Clark and some other local leaders were able to avert a cookie stockpile because they calculated their own sales projections instead of relying on guidance from the national office. Clark believes a new technology platform adopted by the Girl Scouts isn't adequately forecasting membership declines and their impact. In April, she sued the Girl Scouts of the USA because she doesn't want to her council to be forced to use that platform.
Parisi acknowledged that membership fell during the pandemic as troops struggled to figure out ways to meet safely. But those numbers are already rebounding, she said.
There were other reasons for the declining sales. Some local leaders say they might have sold cookies this year but chose not to because of an Associated Press story linking child labor to the palm oil that is used to make Girl Scout cookies.
Gina Verdibello, a troop leader in Jersey City, New Jersey, said her 21-member troop, which has girls ranging in age from 10 to 15, decided to boycott this year's cookie program and held a protest at their city hall. Verdibello said she knows of at least a dozen other troops that opted not to sell because of the palm oil issue.

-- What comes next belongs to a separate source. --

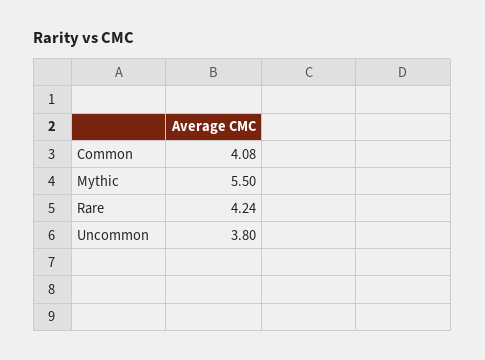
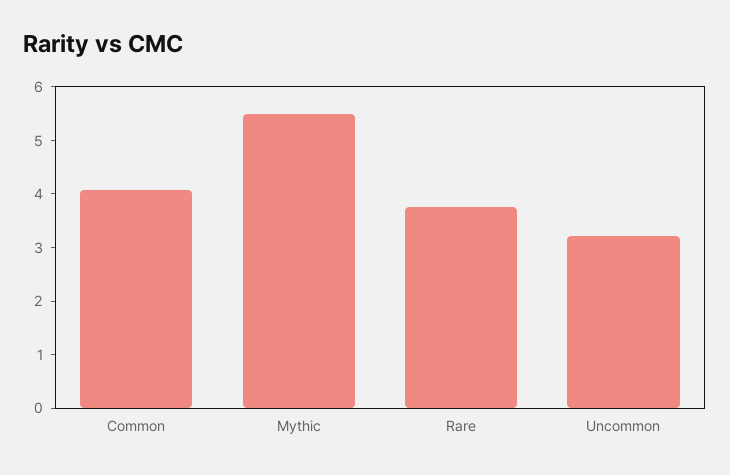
Rare: 4.24 -> 3.8
Uncommon: 3.8 -> 3.2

"We want to sell cookies. It's part of our thing. But this is putting kind of a damper on it," said Verdibello, whose troop has continued to fund activities with donations from people who heard about their boycott.
Parisi said such boycotts weren't widespread. But she said the Girl Scouts are working with the Roundtable on Sustainable Palm Oil, a nonprofit group that sets environmental and social standards for the industry, to ensure farmers are meeting those standards.
In the end, local councils won't be held financially responsible for the 12 million boxes that remain at the two bakers. Little Brownie Bakers and ABC Bakers said they are working with the Girl Scouts to sell or donate cookies to places like food banks and the military. The bakers can't sell directly to grocers because that might diminish the importance of the annual cookie sales. But they may sell to institutional buyers like prisons.
Parisi said bakers and councils have occasionally dealt with excess inventory before because of weather events like ice storms or tornadoes. But this level is unprecedented.
She said some pivots, like the partnership with Grubhub, are likely here to stay. But girls are also eager to get back to their booths next year.
"Girl Scout cookie season isn't just when you get to buy cookies," she said. "It's interacting with the girls. It's Americana."